--- Record set Enclosed Below ---

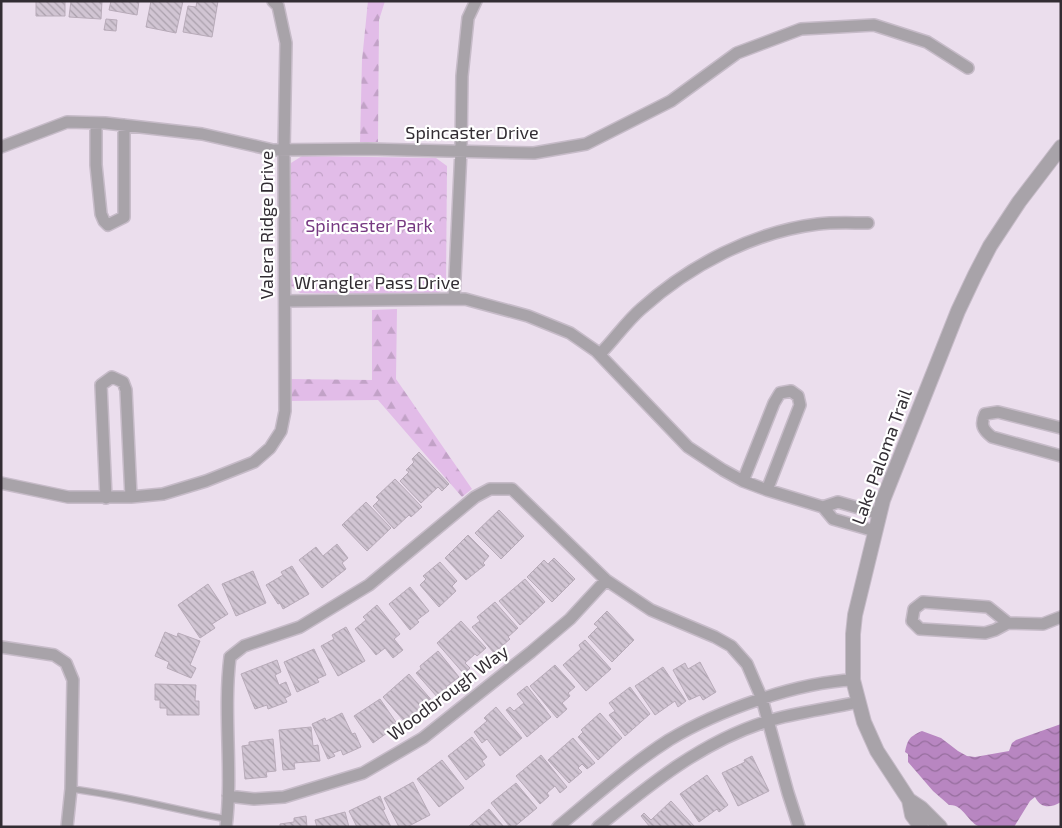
<svg xmlns="http://www.w3.org/2000/svg" width="1062" height="828" viewBox="0 0 1062 828" font-family="'Exo 2',sans-serif">
	<defs>
		<pattern id="forest-firs" width="22" height="20" patternUnits="userSpaceOnUse" patternTransform="scale(1.25)"><rect width="22" height="20" fill="#e2bce8"/><path d="M5 1l3.5 6h-7zM16 11l3.5 6h-7z" fill="#c2a2c7"/></pattern>
		<pattern id="park-crowns" width="20" height="18" patternUnits="userSpaceOnUse" patternTransform="scale(1.25)"><rect width="20" height="18" fill="#e2bce8"/><path d="M2 6a3 3 0 1 1 6 0M12 15a3 3 0 1 1 6 0" fill="none" stroke="#c2a2c7"/></pattern>
		<pattern id="water-waves" width="16" height="10" patternUnits="userSpaceOnUse" patternTransform="scale(1.25)"><rect width="16" height="10" fill="#b886c1"/><path d="M0 5q4-4 8 0t8 0" fill="none" stroke="#966e9d"/></pattern>
		<pattern id="building-back-hatch" width="6" height="6" patternUnits="userSpaceOnUse" patternTransform="scale(1.25)"><rect width="6" height="6" fill="#d1c5d3"/><path d="M-1 5l2 2M0 0l6 6M5-1l2 2" fill="none" stroke="#aaa0ac"/></pattern>
	</defs>
	<rect width="100%" height="100%" fill="#ebdeed"/>
	<path fill="url(#forest-firs)" d="M368,1H385L379,20L378,142H360L362,60Z
		M397,309L396,379L472,489L462,497L378,400L288,401L287,379L372,380V310Z"/>
	<path fill="url(#park-crowns)" d="M302,156L436,158L447,166L446,285L437,295L300,293L290,285L291,163Z"/>
	<path fill="url(#water-waves)" d="M1061,724V802C1051,808 1041,809 1035,797L1030,801L1014,827C1004,827 991,828 981,827C968,824 964,804 949,805L933,791L908,762V754L905,752C908,739 909,737 922,731L941,738L958,751L967,756L975,757L1009,751L1012,743L1016,740Z"/>
	<path fill="url(#building-back-hatch)" stroke="#b8abb9" d="M36,1H65V16H36Z
		M71,1H102L101,19L69,17Z
		M111,1H139L137,15L109,10Z
		M151,1H183L176,33L146,27Z
		M197,1H218L212,37L183,32L188,6L196,7Z
		M106,19L117,20L116,31L104,30Z
		M419,452L449,484L442,491L438,487L421,503L400,481L409,472L406,470L414,462L412,459Z
		M395,479L422,507L411,517L409,515L394,529L373,506L379,500L376,497Z
		M366,502L391,528L367,551L342,525Z
		M499,510L524,536L501,559L475,533Z
		M468,535L489,556L483,563L485,565L466,580L445,558Z
		M337,544L348,558L342,563L346,569L322,588L299,560L316,547L323,556Z
		M554,558L575,579L552,602L527,577L544,560L548,564Z
		M440,562L457,581L452,586L456,591L439,607L420,585L426,579L423,576Z
		M292,566L309,594L283,609L280,603L278,604L266,585L283,575L281,572Z
		M253,571L266,603L236,616L222,584Z
		M525,579L545,602L520,625L499,601Z
		M208,584L228,614L212,624L215,628L200,638L178,605Z
		M410,587L429,611L417,620L419,622L410,630L389,604Z
		M495,602L518,628L508,637L510,639L494,653L472,627L480,621L477,617Z
		M377,605L400,634L394,639L403,650L393,658L385,648L376,655L355,629L366,620L363,617Z
		M607,611L634,640L612,662L588,637L598,627L594,624Z
		M461,621L486,648L477,656L475,654L465,663L470,668L464,674L437,643Z
		M346,627L365,661L338,676L321,646L334,639L332,635Z
		M165,632L177,637L178,633L200,641L190,665L196,668L191,678L167,668L169,662L155,656Z
		M585,640L611,669L586,691L563,665L581,649L579,645Z
		M314,649L326,675L317,679L319,682L297,692L284,662Z
		M438,651L459,677L446,687L448,689L438,698L416,673L421,669L420,666Z
		M277,660L281,672L275,675L279,685L286,682L291,695L285,698L287,702L268,709L267,705L255,709L241,674Z
		M700,662L716,692L703,700L700,695L689,700L673,670L685,663L688,669Z
		M555,665L575,687L568,693L570,696L562,703L567,709L557,718L530,686Z
		M663,667L686,701L678,707L675,701L655,715L635,686Z
		M409,674L434,703L418,717L414,714L405,722L383,697Z
		M155,684L196,685L195,701H199V715H167V708H160V700H155Z
		M527,686L551,717L527,737L506,710L510,707L514,711L524,703L517,694Z
		M630,687L650,714L625,736L609,715L615,711L609,703Z
		M380,699L398,725L373,743L354,716Z
		M496,707L522,738L500,756L487,739L482,743L474,732L487,721L484,718Z
		M342,713L352,734L355,733L361,747L343,755L341,750L333,753L335,756L328,759L312,724L325,718L326,721Z
		M600,713L622,738L598,760L578,737L583,732L581,730Z
		M311,727L313,746L318,745L320,761L294,763L295,769L283,770L279,730Z
		M472,737L487,757L482,761L485,765L466,780L448,756Z
		M573,738L595,763L587,769L582,764L578,768L582,772L569,783L548,760Z
		M273,739L276,771L266,772L267,777L245,779L242,746L249,745V742Z
		M541,755L567,787L560,793L555,786L547,793L549,796L540,804L516,776Z
		M752,756L769,791L738,806L722,773L745,762L744,760Z
		M442,760L464,788L439,807L417,779Z
		M707,775L728,805L719,812L717,809L699,822L680,794Z
		M413,782L430,815L407,827H399L384,798Z
		M516,783L537,808L514,827H510L491,803Z
		M380,796L385,809L383,810L391,827H357L349,811Z
		M671,801L695,827H650L641,816L644,813L651,820Z
		M489,809L504,827H468Z
		M345,812L349,827H317L315,820Z
		M306,816L307,827H280V824L294,822V818Z"/>
	<g fill="none" stroke-linecap="round" stroke-linejoin="round">
		<defs>
			<path id="service" d="M71,789C124,795 175,810 227,819"/>
			<path id="minor" d="M96,123V165L101,214L104,221L108,225L124,217V125
				M1,147L67,122L105,123L202,134L273,150L367,149L534,153L586,144L671,101L737,53L801,29L874,25L927,42L968,68
				M454,299L461,150L462,76L468,18L476,1
				M285,301L465,299L528,316L570,333L596,351L688,447L723,470L743,481L767,490L823,507L833,519L875,531
				M600,354C614,340 626,322 641,309C690,265 753,232 818,224C834,222 852,223 868,223
				M1061,428L998,412L985,414C980,425 983,430 992,437L1061,456
				M743,481L774,403L780,393L791,391L798,396L800,405L767,490
				M1,483L68,497H131L163,494L206,481L254,462L270,448L281,431L285,411L284,150L286,43L278,6L273,1
				M106,498L101,385L112,377L123,382L126,390L131,497
				M823,507L838,502L880,514
				M923,602L988,607L1008,623L995,630L985,633L920,629L912,621L914,609Z
				M1008,623L1043,624L1061,617
				M1,647L54,655L66,663L73,680L71,789L67,827
				M228,796L254,799L284,797L363,773L423,738L531,652L570,619L606,580
				M226,827C233,771 223,714 230,657L244,646L300,627L369,585L475,497L490,489H512L606,580L651,610L715,637L731,646L747,664L762,699L788,793L799,827
				M558,827C594,797 630,765 669,740C717,711 797,682 853,680
				M598,827C650,784 703,741 768,721C797,712 828,709 858,702"/>
			<path id="tertiary" d="M909,800L912,815L921,827
				M940,827L921,808L909,800L877,751L864,722L853,680V634L855,615L883,500L958,311L975,275L990,246L1019,202L1061,147"/>
		</defs>
		<use href="#service" stroke="#c6bbc8" stroke-width="8"/>
		<use href="#minor" stroke="#c6bbc8" stroke-width="14"/>
		<use href="#tertiary" stroke="#c6bbc8" stroke-width="16"/>
		<use href="#service" stroke="#a8a3a9" stroke-width="5.5"/>
		<use href="#minor" stroke="#a8a3a9" stroke-width="11"/>
		<use href="#tertiary" stroke="#a8a3a9" stroke-width="14"/>
	</g>
	<g text-anchor="middle" stroke-width="4.5" stroke-linejoin="round" paint-order="stroke">
		<g font-size="18" fill="#322d33" stroke="#fff">
			<text x="472" y="139">Spincaster Drive</text>
			<text transform="translate(267 225) rotate(-90)" y="6">Valera Ridge Drive</text>
			<text x="377" y="289">Wrangler Pass Drive</text>
			<text transform="translate(882 457) rotate(-70)" y="6">Lake Paloma Trail</text>
			<text transform="translate(448 693) rotate(-37)" y="6">Woodbrough Way</text>
		</g>
		<g font-size="18" fill="#763981" stroke="#fff">
			<text x="369" y="232">Spincaster Park</text>
		</g>
	</g>
	<rect width="1062" height="828" fill="none" stroke="#322d33" stroke-width="5"/>
</svg>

--- End of Enclosed Record set ---

- [About this task] Wherever a line in the entries above holds "rotate", copy that line.

- [Final answer]
			<text transform="translate(267 225) rotate(-90)" y="6">Valera Ridge Drive</text>
			<text transform="translate(882 457) rotate(-70)" y="6">Lake Paloma Trail</text>
			<text transform="translate(448 693) rotate(-37)" y="6">Woodbrough Way</text>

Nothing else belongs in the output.